→ **Document segment**

Saturday, September 26, 2009

My brain locked up

And all that came out was...WHUT?

It was this:

After the system specification is complete but before the design is coded in the actual programming language, portions of the system may be coded in what is called pseudocode, a design technique that lays out the processing in a simple but standardized language so that the logic can be examined before it is translated into the more complex programming language.

Before delving into pseudocode we must consider how expressions are processed in most computers. Expression processing uses concepts from algebra for computing the results of evaluating expressions. In most computer languages as well as in pseudocode the normal symbols + for add, - for subtract, * for multiply, and / for divide are used. Exponentiation, or raising a number to a power, has various representations in the different languages and for our discussion here we will use the symbol ** which is used in several languages and in pseudocode.

The expression A + B * C means to take the value of A, B, and C and perform the indicated operations. However, the rules of operator precedence apply when there are no parentheses in the expression. In the absence of parentheses the rule of operator precedence from highest precedence to lowest precedence is:
     1) any exponentiation is evaluated first
     2) followed by any multiplication or division in their order of appearance from left to right
     3) followed by any addition or subtraction in their order of appearance

So for our simple example, if A has the value 2, B is 3, and C is 4, the expression value is 3 * 4 + 2 which is 14.

However, if parentheses are added to the expression, expressions in parentheses are evaluated first, starting with innermost parentheses. Within parentheses, the above operator precedence rule still applies. If we rewrite our simple expression to (A + B) * C we now add A and B to get 5; then multiply by 4 to get 20

Continuing to use the same values, A is 2, B is 3, and C is 4:
     1) C – A ** 2 is 0
     2) A + B * C ** 2 is 82
     3) (A + B) * C ** 2 is 80
     4) ((A + B) * C) ** 2 is 400

Pseudocode resembles English and contains the following simple statements which are sufficient to describe any process:

• Sequence – an ordered series of simple actions like computations. The pseudocode code statement is SET.

• Decision branching – tests a relationship in the process (called a condition) and performs one sequence if the relationship is true and a different sequence if the relationship is false. The pseudocode statement is IF (condition) … THEN…ELSE…END IF.

• Repetition – the order to continue to perform a sequence of actions while a condition is true. Skip to the sequence following the repetition when the condition becomes false. The pseudocode statement is WHILE (condition)…END WHILE.

→ **Requirements**
a) Answer these questions using the pseudocode post:
(i) Which symbol does the pseudocode post use for exponentiation?
(ii) When A is 2, B is 3, and C is 4, what value does the post give for (A + B) * C?
(iii) What pseudocode statement does the post give for repetition?
b) Write the next part of the pseudocode post, picking up after its final line.
The material that follows has no connection to the pseudocode post.

→ **Records provided**
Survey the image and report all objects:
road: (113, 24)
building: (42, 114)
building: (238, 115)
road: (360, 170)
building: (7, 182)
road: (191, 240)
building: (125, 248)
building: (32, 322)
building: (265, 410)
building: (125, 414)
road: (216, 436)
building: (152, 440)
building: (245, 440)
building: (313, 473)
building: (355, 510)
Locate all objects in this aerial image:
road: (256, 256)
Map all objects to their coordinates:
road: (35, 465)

...

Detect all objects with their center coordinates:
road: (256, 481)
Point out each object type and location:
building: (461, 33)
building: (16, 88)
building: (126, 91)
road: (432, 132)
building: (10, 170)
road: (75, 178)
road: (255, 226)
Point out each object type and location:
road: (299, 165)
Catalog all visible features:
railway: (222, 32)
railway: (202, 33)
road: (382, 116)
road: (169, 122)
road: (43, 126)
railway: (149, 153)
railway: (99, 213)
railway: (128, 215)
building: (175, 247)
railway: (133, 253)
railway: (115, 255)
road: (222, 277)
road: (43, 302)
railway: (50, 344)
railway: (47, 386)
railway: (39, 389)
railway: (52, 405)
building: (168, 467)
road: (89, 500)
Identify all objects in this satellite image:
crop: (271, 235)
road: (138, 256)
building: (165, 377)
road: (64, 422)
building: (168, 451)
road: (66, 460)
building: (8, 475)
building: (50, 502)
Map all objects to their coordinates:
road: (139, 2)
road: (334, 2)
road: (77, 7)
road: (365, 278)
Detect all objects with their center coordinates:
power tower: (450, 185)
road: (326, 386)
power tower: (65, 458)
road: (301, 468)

---

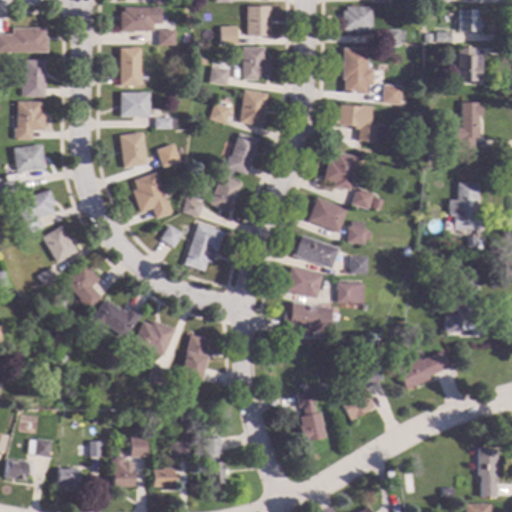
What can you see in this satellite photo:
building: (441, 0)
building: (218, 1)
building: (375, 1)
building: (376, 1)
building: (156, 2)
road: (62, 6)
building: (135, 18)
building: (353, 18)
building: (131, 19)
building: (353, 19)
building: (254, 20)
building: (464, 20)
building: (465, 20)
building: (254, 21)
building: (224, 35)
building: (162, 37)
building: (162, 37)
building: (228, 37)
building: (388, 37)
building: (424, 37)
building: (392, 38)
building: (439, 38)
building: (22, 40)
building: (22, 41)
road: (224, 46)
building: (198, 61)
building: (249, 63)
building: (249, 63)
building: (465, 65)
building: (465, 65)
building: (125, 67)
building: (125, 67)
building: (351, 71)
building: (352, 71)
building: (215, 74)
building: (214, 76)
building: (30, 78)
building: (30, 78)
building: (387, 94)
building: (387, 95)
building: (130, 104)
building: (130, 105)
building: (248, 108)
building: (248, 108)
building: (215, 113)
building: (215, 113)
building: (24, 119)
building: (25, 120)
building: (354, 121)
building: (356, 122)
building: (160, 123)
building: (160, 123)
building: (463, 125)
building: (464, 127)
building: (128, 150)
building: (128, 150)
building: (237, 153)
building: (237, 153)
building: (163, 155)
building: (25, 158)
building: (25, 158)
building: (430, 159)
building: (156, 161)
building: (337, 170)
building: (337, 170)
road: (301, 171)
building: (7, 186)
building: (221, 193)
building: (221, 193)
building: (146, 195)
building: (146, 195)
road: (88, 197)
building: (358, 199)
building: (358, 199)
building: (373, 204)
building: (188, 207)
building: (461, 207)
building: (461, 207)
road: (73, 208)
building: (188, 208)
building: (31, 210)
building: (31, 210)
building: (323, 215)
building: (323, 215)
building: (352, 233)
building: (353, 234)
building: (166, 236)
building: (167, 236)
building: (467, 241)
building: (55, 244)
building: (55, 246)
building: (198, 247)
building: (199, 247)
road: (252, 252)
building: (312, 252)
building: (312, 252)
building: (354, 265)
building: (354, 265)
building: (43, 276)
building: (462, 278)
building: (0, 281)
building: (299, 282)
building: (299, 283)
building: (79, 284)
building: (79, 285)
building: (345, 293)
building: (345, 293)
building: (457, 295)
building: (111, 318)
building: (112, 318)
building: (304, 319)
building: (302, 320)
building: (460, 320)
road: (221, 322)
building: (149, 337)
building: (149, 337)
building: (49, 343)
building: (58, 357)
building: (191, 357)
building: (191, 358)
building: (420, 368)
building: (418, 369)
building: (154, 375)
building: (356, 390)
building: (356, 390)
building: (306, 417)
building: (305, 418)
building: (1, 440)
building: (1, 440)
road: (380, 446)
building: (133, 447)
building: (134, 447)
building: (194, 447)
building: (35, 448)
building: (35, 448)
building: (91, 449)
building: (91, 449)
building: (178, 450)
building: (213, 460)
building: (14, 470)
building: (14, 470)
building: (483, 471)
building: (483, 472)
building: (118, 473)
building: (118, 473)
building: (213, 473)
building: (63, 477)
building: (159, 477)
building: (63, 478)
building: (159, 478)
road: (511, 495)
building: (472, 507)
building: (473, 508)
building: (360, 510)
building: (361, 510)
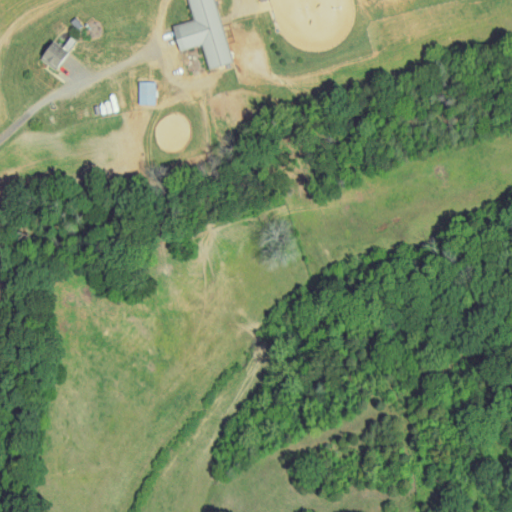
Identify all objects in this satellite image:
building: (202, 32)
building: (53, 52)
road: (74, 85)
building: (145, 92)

→ **Outputs for the tasks**
a)
(i) The symbol **.
(ii) 20.
(iii) WHILE (condition)…END WHILE.

b)
A condition can be a comparison. Possible comparisons are:
     = tests if the two values are the same;
     > tests if the left operand is greater than the right operand;
     <>= tests if the left operand is greater than or equal to the right operand;
     <= tests if the left operand is less than or equal to the right operand. 

A condition can use logical operators. The logical operators are AND, OR and NOT. 
     AND is true if both of the operators are true and false otherwise 
     OR is true if either or both of the operators are true and false otherwise 
     NOT reverses the value of true to false and false to true

Again continuing to use the same values, A is 2, B is 3, and C is 4:
     A = B is false 
     A > B is false
     A < B is true

The SET statement gives a value to a variable. An example of a sequence of pseudocode instructions using only SET instructions: 
     SET A TO 2
gives A the value of 2
     SET B TO 3
     SET C TO 4
     SET C TO A + B
changes C from 4 to 5
     SET A TO B * C
changes A from 2 to 15. Why? The previous SET statement changed the value of C. The statements are an example of a sequence of actions that, if they were written in a programming language, the computer would execute in order.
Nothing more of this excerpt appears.